Lettura 1 min.Dal prossimo 4 settembre, con i « Maestri del paesaggio » in Piazza Vecchia, debutteranno i nuovi dehors. Mentre gli ombrelloni, in linea con il nuovo regolamento sui dehors che il Comune sta predisponendo, saranno quelli definitivi e dovranno essere acquistati dai commercianti, sedie e tavolini saranno dati in «prestito» da uno storico partner della kermesse, promossa da Arketipos e quest’anno dedicata al tema del «Nuovo Rinascimento».
Per due settimane (fino al 20 settembre) il nuovo assetto sarà testato per comfort e impatto estetico, saranno poi i gestori di bar e ristoranti a decidere se mantenerlo (pagando, in caso di interesse, il fornitore). Una quadra, dopo qualche iniziale incomprensione, è stata definita lunedì, nel corso di un incontro a cui hanno partecipato ristoratori e Arketipos.
Il nuovo allestimento di Piazza Vecchia
Il nuovo design di Piazza Vecchia è stato svelato nelle scorse settimane, alla presentazione della 16ª edizione del «Landscape festival», con «fioriere specchio» e arredi colorati, una palette che va dal senape al verde acqua.
Arredi che saranno appunto messi a disposizione di bar e ristoranti. Sul tema lunedì c’è stato un confronto, dove sono stati definiti gli aspetti più pratici: in Piazza Vecchia saranno portate in tutto circa 450 sedie e 150 tavoli. Arketipos si è quindi inserita in un discorso che l’amministrazione comunale aveva iniziato lo scorso febbraio con gli operatori della piazza. Sul tavolo la necessità di un riordino dei dehors, anche per le modalità di concessione.
Gli uffici di Palafrizzoni stanno tirando le fila in queste settimane, approvando un «abaco» che, se rispettato, consentirà agli operatori di ottenere il placet senza affrontare Commissione paesaggio e Soprintendenza. Una nuova regolamentazione che, da settembre, prevede, l’azzeramento delle concessioni dei dehors presenti. «Stiamo lavorando perché a partire dalla fine dei “Maestri del paesaggio” si arrivi a questo azzeramento e si riparta da lì con le nuove occupazioni» spiega l’assessore al Patrimonio e Urbanistica Francesco Valesini.

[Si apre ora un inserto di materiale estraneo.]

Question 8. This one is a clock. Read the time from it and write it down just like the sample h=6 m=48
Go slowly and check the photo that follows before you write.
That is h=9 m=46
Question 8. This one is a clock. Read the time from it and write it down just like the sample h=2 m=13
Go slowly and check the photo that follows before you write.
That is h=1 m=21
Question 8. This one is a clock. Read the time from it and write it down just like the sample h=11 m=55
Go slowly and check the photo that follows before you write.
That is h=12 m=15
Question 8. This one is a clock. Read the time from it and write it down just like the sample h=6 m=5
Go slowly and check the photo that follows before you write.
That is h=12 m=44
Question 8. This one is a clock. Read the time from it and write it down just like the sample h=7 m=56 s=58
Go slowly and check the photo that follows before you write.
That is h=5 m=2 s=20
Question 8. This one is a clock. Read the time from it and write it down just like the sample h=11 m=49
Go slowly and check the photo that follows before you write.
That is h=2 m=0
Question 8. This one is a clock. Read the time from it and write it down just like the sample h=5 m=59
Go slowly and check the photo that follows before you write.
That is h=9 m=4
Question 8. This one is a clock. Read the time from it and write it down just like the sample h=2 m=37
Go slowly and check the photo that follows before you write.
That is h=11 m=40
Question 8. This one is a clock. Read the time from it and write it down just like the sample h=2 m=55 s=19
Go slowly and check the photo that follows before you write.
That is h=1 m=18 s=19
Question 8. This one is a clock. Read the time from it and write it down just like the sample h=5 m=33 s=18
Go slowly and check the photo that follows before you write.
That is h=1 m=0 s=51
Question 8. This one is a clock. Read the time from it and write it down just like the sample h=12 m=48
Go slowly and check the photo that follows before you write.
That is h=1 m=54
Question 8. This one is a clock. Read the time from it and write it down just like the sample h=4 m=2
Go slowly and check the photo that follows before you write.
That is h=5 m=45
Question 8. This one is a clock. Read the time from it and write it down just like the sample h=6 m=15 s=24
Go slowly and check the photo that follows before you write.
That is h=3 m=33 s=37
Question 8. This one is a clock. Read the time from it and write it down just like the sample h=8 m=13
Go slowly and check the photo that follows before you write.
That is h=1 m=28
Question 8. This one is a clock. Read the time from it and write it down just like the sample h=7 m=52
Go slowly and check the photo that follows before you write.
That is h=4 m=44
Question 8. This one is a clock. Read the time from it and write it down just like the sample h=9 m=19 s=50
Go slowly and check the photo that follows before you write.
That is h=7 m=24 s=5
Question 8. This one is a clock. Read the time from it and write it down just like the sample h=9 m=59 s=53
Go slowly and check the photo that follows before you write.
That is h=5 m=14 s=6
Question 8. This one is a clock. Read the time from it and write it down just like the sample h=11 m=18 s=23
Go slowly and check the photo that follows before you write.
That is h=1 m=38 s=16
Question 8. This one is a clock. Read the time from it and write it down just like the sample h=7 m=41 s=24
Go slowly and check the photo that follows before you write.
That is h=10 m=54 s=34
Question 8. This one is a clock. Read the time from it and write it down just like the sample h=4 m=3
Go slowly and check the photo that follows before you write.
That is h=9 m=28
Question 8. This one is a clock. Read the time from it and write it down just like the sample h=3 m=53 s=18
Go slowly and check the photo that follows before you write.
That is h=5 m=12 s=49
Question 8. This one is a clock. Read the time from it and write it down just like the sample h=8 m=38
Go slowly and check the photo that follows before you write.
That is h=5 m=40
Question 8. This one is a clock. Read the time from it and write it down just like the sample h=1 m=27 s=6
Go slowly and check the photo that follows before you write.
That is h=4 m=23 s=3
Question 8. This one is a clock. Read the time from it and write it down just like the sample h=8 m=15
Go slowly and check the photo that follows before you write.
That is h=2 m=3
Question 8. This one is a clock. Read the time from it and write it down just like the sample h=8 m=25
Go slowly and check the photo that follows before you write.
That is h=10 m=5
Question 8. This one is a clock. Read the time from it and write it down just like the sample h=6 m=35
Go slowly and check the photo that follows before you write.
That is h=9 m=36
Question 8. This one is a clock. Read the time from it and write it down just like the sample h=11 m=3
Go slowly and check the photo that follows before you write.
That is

Il nuovo regolamento sui dehors di Piazza Vecchia
Il nuovo «abaco» prevede una palette di colori e l’adozione di un unico tipo di ombrellone, non più a braccio ma a palo centrale (gli operatori hanno individuato un unico fornitore, abbattendo i prezzi). Tutto questo si andrà ad integrare con l’allestimento dei «Maestri del paesaggio». «Sono soddisfatto di questa collaborazione con il Comune per definire le nuove caratteristiche dei dehors – commenta Marcello Menalli, titolare dello storico “Caffè del Tasso” –. Altrettanto lo sono per il progetto che si sta costruendo con Arketipos». «Ci siamo confrontati su tutti gli aspetti – rileva Paolo Chiari de “Lalimentari” –, questa sperimentazione ci permetterà di fare alcuni ragionamenti, anche sui colori degli arredi. Sono contento del lavoro di squadra. Come ristoratori siamo pronti a dare il nostro contributo, anche acquistando i nuovi arredi».
Ingaggiata da Arketipos la paesaggista Cristina Mazzucchelli propone un sistema di fioriere specchiate, per superare il concetto di barriera: «Quest’anno il tema è il dialogo che l’allestimento cercherà di alimentare, mantenendo un equilibrio – afferma Vittorio Rodeschini, presidente Arketipos –. Come diceva Umberto Eco, la bellezza in passato era la proporzione. Ringrazio i ristoratori che hanno accettato questa proposta».